Down here, safe from whatever horrors befell humanity, the boy’s parents have maintained whatever sense of culture they can, with the help of a personal doctor (Lennie James), a butler (Tim McInnerny), a maid (Danielle Ryan) and an old friend (Bronagh Gallagher) from those earlier times. Mother spends her days rearranging the priceless artwork on the walls — including Renoir’s “The Dancer,” Monet’s “Woman With a Parasol” and awesome, enormous landscapes — and fussing over details like cracks in the plaster.

It’s been 20 years since they retreated to this self-sufficient bunker, and any notions of “normalcy” have long since been rendered irrelevant. They “religiously” observe all the holidays, putting on small, absurd pageants. Otherwise, “each day feels exactly like the last,” Swinton sings nearly two hours in, as part of her shattering (if shrill) “Dear Mom” solo. Their routines include swimming lessons and emergency drills, as survival is their priority — but to what purpose?

That seems to be the driving question of “The End,” which implies that people like these would have done better to prevent the apocalypse than to plan for it. For a time, the film plays like the extended womp-womp of a sad trombone at the end of a disaster movie, in which seven characters make it while the rest of the world perishes. Then what? Mother and Father raised the boy in their own image, making him the historian for their distorted truth while warning him of the danger of “strangers.”

And then one arrives, identified only as “Girl” (Moses Ingram). She expresses guilt for abandoning her family, which in turn dredges up long-suppressed emotions among the others, who made impossible sacrifices during the early days of the end. “Mom, in the beginning, did you see the people trying to get in?” her now-skeptical son asks. Such questions are not just inconvenient for the family, but also reflect the generational schism unfolding now in America, as young people judge find their parents’ actions tough to forgive.

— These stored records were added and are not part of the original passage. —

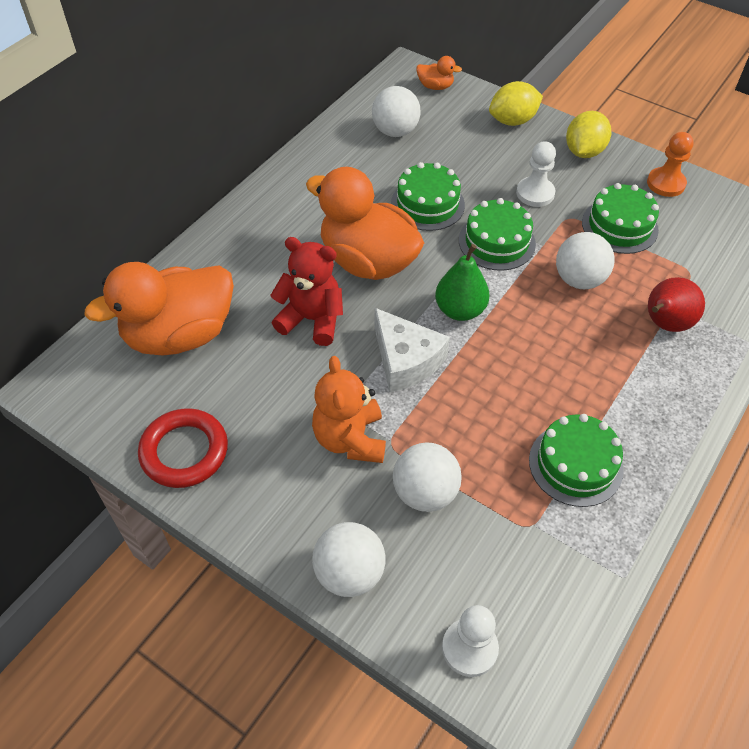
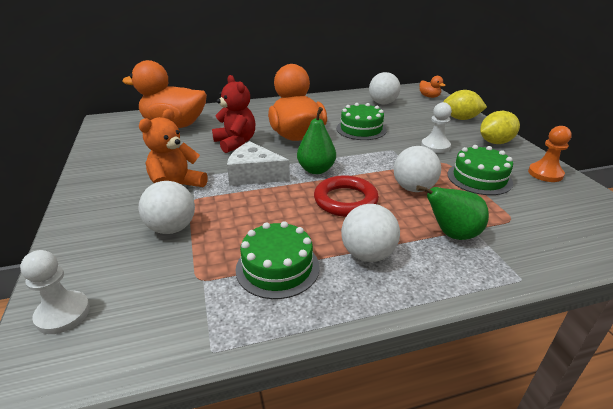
camera: 40 degrees right, 20 degrees down
red ring [138,408,228,488] -> red ring moved to [314,175,379,217]
white ball [312,522,386,597] -> white ball moved to [341,204,400,262]
white cheese [374,308,450,392] -> white cheese turned 105 degrees clockwise [227,141,290,186]
green cake [459,198,536,271] -> none
red pear [648,277,705,332] -> green pear [416,185,489,240]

Mother had no intention of letting this outsider in. “We have to draw the line somewhere,” she says. Long ago, they killed people for trying, and the butler bears the scars to show for it. But 20 years is a long time to go without news of the outside world, and the family warily allows the Girl into their bubble. Aside from MacKay, who brings a touching form of sweetness to the role, Ingram is the only member of the ensemble to display hope. The others all suggest the desiccated husks of humanity, keeping up appearances as best they can. Surely, whatever audiences experienced during the pandemic will inform how they process the intruder, though Oppenheimer approaches her with cautious optimism.

Together with “Melancholia” production designer Jette Lehmann, Oppenheimer presents an elegantly drab bunker, buried deep in a salt mine but built for comfort — not unlike the Elon Musk-inspired base seen in last year’s “A Murder at the End of the World,” a project that delivers its big-brain ideas through effective genre devices. Oppenheimer would have done well to take a similar approach, though his resistance to such choices earns “The End” the imprimatur of capital-A art (at the expense of capital-ist entertainment).

Who will see “The End”? Premiering at the Telluride Film Festival, it feels destined to flop, while also being championed by those critics and audiences who rightly feel that such risks are to be encouraged. Oppenheimer’s audacity (and that of his backers) is to be commended, though his portrait of a certain highly idiosyncratic form of foolishness can’t help feeling foolish itself. Before any musical finds its way to Broadway, it is workshopped and tested to within an inch of its life. This one seems to have breezed past such steps, trusting the vision of its maker over the needs of its audience.

There may never be another film like “The End,” and that alone makes it special, though surely all involved would prefer for it to be seen. As it is, the film feels like an obtuse missive, hidden in plain sight, just waiting for intrepid seekers to unearth it.